Minutes after President Mohamed Morsy announced the new constitutional declaration and his decision to appoint a new prosecutor general to replace Abdel Meguid Mahmoud, Talaat Ibrahim Abdallah was sworn in as Mahmoud's successor.
Al-Masry Al-Youm tweeted on Thursday evening that after swearing in, Abdallah announced his intention to retry former President Hosni Mubarak, his Interior Minister Habib al-Adly and other officials of the ousted regime on charges of killing protesters.
Several demonstrations over the past months have demanded the cleansing of the judiciary and Mahmoud's dismissal after several officials of the former regime were acquitted of charges of killing protesters during the January 2011 revolution, particularly after the acquittal of those accused of responsibility for the Battle of the Camel,
The previous sentences of officials charged with killing demonstators would be cancelled, Aballah said. Also, new investigations would be opened into 17 former security directors and 53 officers and policemen who have been acquitted on these charges.

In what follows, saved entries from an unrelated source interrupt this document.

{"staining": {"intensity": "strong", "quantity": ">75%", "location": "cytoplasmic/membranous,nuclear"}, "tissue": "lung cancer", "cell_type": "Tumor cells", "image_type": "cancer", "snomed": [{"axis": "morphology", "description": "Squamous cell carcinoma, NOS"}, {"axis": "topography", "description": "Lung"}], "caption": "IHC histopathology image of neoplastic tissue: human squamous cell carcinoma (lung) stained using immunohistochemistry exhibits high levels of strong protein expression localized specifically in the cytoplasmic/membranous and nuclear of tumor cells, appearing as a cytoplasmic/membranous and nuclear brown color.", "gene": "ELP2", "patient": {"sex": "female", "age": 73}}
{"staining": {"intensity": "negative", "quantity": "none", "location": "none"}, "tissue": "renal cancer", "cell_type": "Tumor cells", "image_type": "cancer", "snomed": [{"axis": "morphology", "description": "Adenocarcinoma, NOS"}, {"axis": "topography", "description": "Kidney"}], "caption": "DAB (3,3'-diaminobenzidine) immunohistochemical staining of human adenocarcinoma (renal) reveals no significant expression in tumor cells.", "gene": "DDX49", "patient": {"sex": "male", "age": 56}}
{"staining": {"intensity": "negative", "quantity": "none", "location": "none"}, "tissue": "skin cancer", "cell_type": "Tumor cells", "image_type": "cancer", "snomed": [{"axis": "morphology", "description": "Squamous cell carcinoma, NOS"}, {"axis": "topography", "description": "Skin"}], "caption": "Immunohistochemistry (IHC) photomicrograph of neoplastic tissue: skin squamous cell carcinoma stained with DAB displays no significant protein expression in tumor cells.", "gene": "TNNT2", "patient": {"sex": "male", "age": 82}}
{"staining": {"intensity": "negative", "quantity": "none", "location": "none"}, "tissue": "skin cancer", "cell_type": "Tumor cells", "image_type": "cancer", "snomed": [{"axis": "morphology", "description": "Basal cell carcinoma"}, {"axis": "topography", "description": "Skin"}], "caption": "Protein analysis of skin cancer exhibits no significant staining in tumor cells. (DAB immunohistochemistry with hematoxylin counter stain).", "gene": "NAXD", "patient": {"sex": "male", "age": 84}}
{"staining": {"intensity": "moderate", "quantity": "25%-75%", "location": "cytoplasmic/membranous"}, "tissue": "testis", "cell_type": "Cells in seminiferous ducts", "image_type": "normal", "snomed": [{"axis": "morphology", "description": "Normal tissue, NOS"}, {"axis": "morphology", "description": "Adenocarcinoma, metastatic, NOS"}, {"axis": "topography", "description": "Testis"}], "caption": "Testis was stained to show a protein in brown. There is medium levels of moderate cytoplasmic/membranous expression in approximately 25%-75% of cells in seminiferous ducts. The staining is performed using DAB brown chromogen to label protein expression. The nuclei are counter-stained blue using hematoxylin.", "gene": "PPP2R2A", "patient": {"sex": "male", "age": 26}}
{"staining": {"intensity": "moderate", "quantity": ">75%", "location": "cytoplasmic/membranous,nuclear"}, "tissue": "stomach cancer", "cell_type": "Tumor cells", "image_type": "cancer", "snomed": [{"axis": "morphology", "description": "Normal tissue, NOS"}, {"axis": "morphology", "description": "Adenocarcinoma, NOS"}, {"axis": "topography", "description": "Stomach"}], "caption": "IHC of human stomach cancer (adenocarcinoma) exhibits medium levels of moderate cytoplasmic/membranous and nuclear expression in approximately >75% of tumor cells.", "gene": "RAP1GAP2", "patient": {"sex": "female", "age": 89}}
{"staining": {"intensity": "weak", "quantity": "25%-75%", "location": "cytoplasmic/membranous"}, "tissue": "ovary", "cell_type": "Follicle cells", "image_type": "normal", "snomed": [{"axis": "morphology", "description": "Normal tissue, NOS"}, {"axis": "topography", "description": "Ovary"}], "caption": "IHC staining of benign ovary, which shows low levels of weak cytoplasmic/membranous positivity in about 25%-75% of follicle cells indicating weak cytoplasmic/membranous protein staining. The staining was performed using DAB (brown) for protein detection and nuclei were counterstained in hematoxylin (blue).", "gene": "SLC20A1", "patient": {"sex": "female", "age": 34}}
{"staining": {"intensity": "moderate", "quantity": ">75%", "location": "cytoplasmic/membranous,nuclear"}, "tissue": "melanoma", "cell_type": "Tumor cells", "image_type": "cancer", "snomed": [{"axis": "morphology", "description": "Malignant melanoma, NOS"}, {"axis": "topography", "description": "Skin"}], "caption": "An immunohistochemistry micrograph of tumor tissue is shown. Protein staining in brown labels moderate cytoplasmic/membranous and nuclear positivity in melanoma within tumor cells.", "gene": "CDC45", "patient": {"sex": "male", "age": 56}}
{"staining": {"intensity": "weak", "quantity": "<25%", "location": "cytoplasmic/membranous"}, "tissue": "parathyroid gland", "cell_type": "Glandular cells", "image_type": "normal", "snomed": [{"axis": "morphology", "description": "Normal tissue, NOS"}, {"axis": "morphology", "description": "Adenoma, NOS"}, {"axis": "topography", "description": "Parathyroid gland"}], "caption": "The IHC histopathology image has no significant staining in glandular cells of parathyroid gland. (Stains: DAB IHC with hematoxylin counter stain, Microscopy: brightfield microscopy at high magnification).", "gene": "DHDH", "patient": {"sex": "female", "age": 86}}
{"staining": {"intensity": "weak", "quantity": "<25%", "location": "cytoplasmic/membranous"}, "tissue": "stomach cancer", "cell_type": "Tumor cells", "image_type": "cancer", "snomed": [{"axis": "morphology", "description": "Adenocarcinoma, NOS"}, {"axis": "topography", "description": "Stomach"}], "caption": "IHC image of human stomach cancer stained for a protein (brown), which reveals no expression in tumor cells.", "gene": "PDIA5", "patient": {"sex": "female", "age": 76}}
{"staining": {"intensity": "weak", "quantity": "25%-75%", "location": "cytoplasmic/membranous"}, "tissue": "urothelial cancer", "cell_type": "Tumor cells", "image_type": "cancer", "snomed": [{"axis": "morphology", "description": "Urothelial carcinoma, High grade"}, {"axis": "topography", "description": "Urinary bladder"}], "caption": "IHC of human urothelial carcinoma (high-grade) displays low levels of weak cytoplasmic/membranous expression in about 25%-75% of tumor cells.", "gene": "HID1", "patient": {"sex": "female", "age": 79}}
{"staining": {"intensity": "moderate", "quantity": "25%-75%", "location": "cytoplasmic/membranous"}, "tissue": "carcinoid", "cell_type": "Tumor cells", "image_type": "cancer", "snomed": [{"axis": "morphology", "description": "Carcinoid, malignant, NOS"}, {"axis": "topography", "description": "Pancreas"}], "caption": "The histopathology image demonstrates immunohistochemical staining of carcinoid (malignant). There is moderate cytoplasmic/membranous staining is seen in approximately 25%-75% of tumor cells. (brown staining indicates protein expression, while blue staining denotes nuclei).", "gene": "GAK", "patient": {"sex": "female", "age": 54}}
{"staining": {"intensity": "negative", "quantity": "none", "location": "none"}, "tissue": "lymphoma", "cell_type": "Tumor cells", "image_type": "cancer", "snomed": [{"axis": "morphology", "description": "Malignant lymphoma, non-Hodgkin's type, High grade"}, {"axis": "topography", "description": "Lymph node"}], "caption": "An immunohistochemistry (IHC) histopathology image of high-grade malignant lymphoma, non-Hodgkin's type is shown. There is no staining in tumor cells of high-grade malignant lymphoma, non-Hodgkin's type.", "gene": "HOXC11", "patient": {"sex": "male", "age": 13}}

The new investigations are scheduled to begin within a week, and prosecutors will ask the Interior Ministry and the Intelligence Service to provide them with any evidence they have.
Those who were involved in the Battle of the Camel would also be reinvestigated, and their acquittal sentences canceled.
Abdallah was involved in the movement for the independence of the judiciary under former President Hosni Mubarak, was vice president of the Court of Cassation and a member of the committee that was formed by the Judges Club to deal with fraud in the 2005 parliamentary elections. He is 54 years old, born in Tanta, Gharbiya.